Alla fine, si torna sempre lì: il problema sta nelle istituzioni, che non riconoscono il videogioco né come arte né come industria, anche perché i numeri non bastano a giustificarne l’esistenza. A parte le grandi realtà come Ubisoft Milano o Milestone, la maggior parte degli studi sopravvive realizzando esperienze multimediali per banche, musei o il settore educational. Senza un reale supporto, il settore continuerà a crescere a fatica, non riuscendo a generare un fatturato paragonabile a quello del cinema, dell’alimentare o del tessile. Alcuni, come Soulstice o il recente Enotria, hanno provato a fare qualcosa di diverso e ambizioso, ma restano mosche bianche in un panorama che, se nero non è, è sicuramente grigio scuro.

Design e produzione dei videogiochi


A pesare ulteriormente è la carenza di una formazione capillare. Negli ultimi anni sono nate diverse academy in cui studenti e studentesse approfondiscono ogni aspetto del medium, e il livello generale è in crescita. Tuttavia, resta il nodo delle assunzioni: manca un mercato del lavoro strutturato. Esiste un’enorme quantità di junior pronti a iniziare e pochi senior di lungo corso. Quello che manca è una fascia intermedia, essenziale per far crescere un team. Siamo ancora indietro, ma in futuro le cose potrebbero cambiare.

Tutto questo si scontra anche con la tossicità di una parte della community videoludica, diventata quasi insostenibile negli ultimi anni. Non è facile lavorare e proporre idee nuove in questo clima, anche se — secondo i presenti al panel — non rappresenta un ostacolo insormontabile. Ancora una volta si torna al tema della percezione: si tratta spesso di una minoranza rumorosa e poco informata. Ma il problema è che la stampa, talvolta, amplifica queste polemiche. Per fortuna, la stragrande maggioranza del pubblico è in grado di dare il giusto peso a ciò che legge sui social. Tuttavia, non basta. La sensibilità di chi sviluppa non è sempre impermeabile: c’è chi ha pianto leggendo i commenti, e chi — in preda alla rabbia — ha reagito insultando tutti e tutto. In un contesto in cui lo sviluppo dura anni e implica sacrifici personali enormi, queste reazioni sono comprensibili, per usare un eufemismo. Tutto questo non significa che le critiche vadano evitate. Al contrario, sono necessarie — se fondate e comunicate con rispetto. Anche qui, serve equilibrio: un modo sano di esprimere disappunto, dubbi o insoddisfazione. Forse un’utopia. Ma la speranza è l’ultima a morire.

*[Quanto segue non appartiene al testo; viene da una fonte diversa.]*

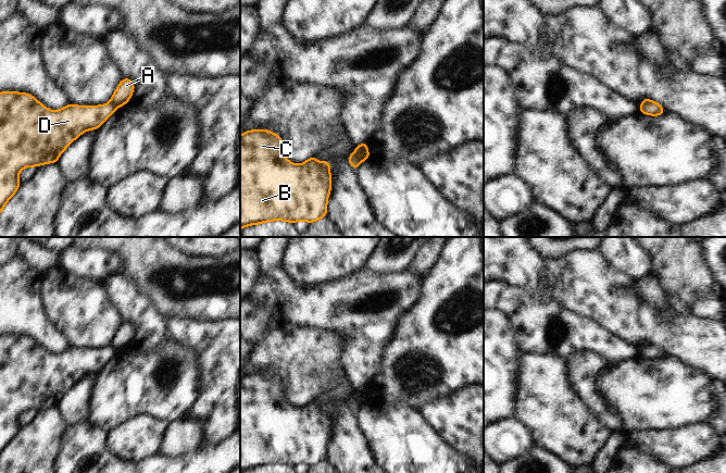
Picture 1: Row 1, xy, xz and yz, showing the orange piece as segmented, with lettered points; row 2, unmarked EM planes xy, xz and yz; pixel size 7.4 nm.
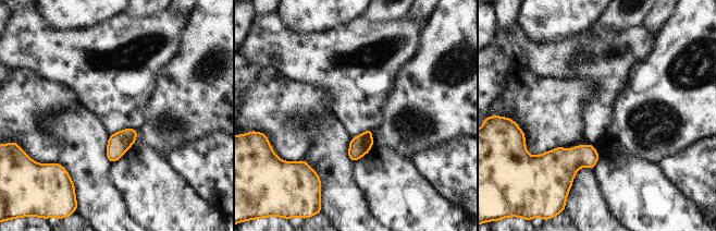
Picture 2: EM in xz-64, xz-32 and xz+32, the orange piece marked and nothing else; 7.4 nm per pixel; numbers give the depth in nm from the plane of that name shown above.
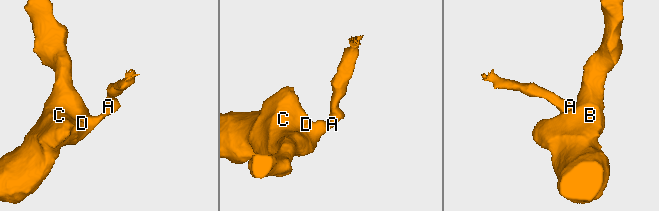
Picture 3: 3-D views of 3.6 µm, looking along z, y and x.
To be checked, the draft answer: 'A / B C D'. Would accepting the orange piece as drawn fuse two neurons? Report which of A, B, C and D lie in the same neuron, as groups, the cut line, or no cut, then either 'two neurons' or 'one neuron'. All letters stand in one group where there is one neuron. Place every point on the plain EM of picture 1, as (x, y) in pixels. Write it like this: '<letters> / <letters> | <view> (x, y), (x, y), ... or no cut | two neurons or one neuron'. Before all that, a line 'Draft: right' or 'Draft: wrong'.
Draft: right
A / B C D | xz (354, 395), (354, 401), (359, 407) | two neurons

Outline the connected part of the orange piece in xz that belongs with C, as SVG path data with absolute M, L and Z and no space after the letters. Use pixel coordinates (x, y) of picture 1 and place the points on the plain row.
M265 372L247 374L240 379L240 473L270 464L314 466L327 458L331 433L330 407L318 406L315 399L302 408L293 408L284 400L283 383Z

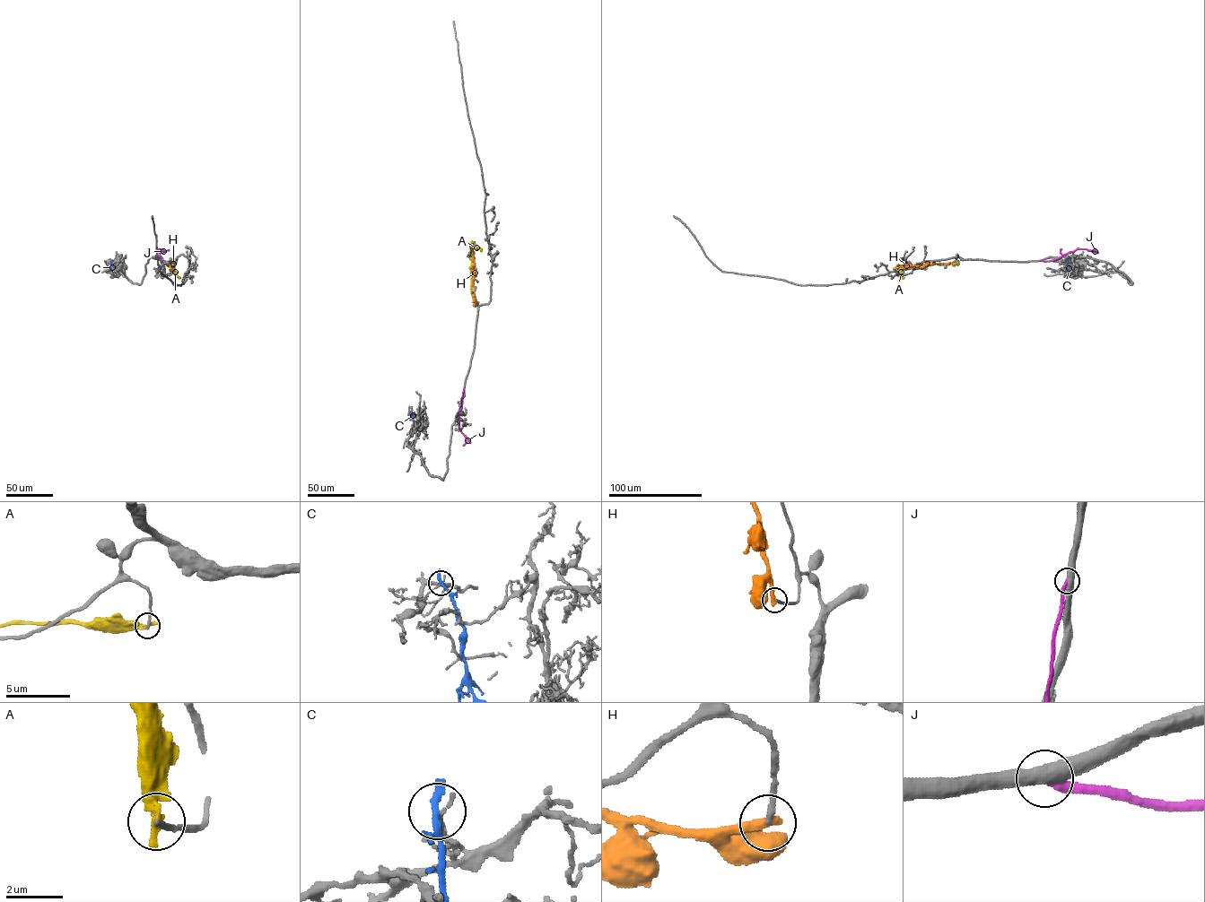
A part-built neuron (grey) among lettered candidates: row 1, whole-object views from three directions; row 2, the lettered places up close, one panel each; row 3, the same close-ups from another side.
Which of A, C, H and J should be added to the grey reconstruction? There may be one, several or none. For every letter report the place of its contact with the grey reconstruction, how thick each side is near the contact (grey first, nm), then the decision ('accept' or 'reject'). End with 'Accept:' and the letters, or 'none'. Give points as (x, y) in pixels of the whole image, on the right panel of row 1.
A: (958, 264) | 220/320 nm | reject
C: (1067, 260) | 150/320 nm | reject
H: (958, 264) | 190/400 nm | reject
J: (1041, 260) | 500/320 nm | reject
Accept: none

Il panel “Design e produzione dei videogiochi: le sfide” si è dimostrato, dunque, un momento prezioso. Parlare con gli sviluppatori ha permesso di comprendere meglio cosa c’è dietro le scelte creative e produttive, e quanto possa essere difficile costruire qualcosa di autentico. Di sola passione non si vive, e certe scelte che a prima vista fanno storcere il naso possono essere, in realtà, l’unico modo per realizzare ciò che si desidera davvero. Proprio come hanno fatto i ragazzi di Clair Obscur: Expedition 33.